Jennifer Crissman, Attorney, Woodruff Family Law Group
The next case that family law practitioners in Guilford and surrounding counties will find beneficial in the admission of hearsay statements is the case of State v. Hinnant, 523 S.E2d 663, 351 N.C. 277 (2000). According to our fact pattern from Part 1 of our series, the children Aaron and Billy were ages 5 and 3. Let us assume that at the custody trial 5 year old Aaron is permitted to testify about the sexual abuse. However, upon the start of the testimony, Aaron becomes inconsolably upset and cannot be calmed to resume his testimony. What then is the attorney to do?
This is perhaps one of the most common issues that attorneys will confront, that a child witness with crucial testimony about the sexual abuse is unavailable to testify. The child may be unavailable to testify either because they have been deemed incompetent to testify by the court, or like Aaron, they become emotionally distraught. The case of State v. Hinnant is helpful in admitting hearsay statements when the child declarant is unavailable to testify.
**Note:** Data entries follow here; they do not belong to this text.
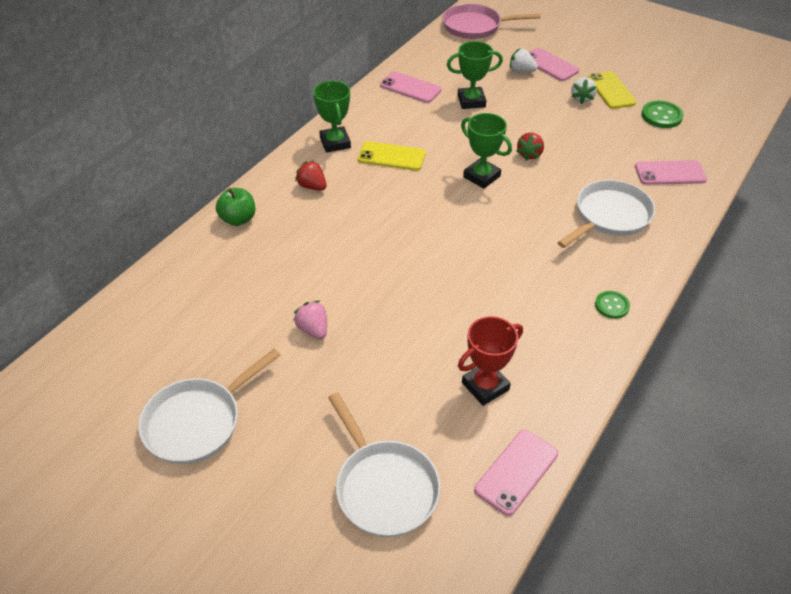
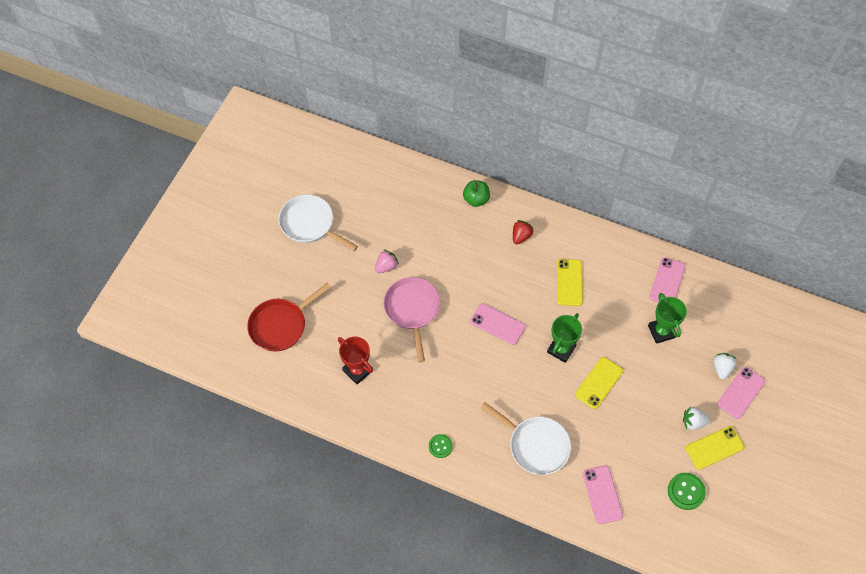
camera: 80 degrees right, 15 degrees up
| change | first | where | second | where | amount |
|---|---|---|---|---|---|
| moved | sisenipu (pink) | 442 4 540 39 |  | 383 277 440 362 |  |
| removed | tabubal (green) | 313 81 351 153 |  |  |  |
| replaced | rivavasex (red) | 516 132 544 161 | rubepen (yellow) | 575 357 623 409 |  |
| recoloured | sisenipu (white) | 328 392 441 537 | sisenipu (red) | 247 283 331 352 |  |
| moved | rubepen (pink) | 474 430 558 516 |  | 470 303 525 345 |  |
In State v. Hinnant the child J. was called as the state’s first witness to testify about the sexual abuse that occurred. When voir dire began to determine if J. was competent to testify, J. began crying and had to be taken from the courtroom. The child J. could not be calmed and began crying and screaming, and ultimately the court determined that J. was unavailable to testify. Notwithstanding the Defendant’s objection, the trial court allowed the testimony of a clinical psychologist as to what the child J. had told her. The trial court admitted this testimony regarding J.’s hearsay statements pursuant to Rule 803(4) Statements Made for the Purpose of Medical Diagnosis or Treatment.
While the Court in State v. Hinnant ultimately found that the hearsay statements were improperly admitted under Rule 803(4), this case is a guidepost for attorneys. The Court in Hinnant clearly lays out the requirements for hearsay statements to be admitted under Rule 803(4), and then goes further and addresses the intent of the child declarant in making the statements.
The Court found that when determining whether a statement is made for the purpose of medical treatment or diagnosis the trial court must look at all objective circumstances surrounding the statement. Examples of objective circumstances include: the setting where the statement was made, such as in a doctor’s office versus some other location; the nature of the questioning; the person to whom the statements were made; whether there was an explanation to the child about the need for treatment; and emphasis on the need for the child to be truthful.
It is important the family law attorney keeps this case in mind when trying to have Aaron’s out of court statements to the social worker admitted under this exception. Using our fact pattern from Part 1, the attorney could reference the fact that Aaron and Billy made these statements to the social worker at the child advocacy center. The attorney would need to have the social worker testify as to the surroundings in which the interview took place, the nature of the questioning, whether the questions were leading or more conversational, whether the child understood the importance of truthfulness, and whether the child knew that medical treatment could be a result of the statements made.
It is important to note that even if the hearsay statements made by Aaron to the social worker are not admissible under Rule 803(4), they may be admissible under the residual exceptions to this hearsay rule, which will be covered later in our series.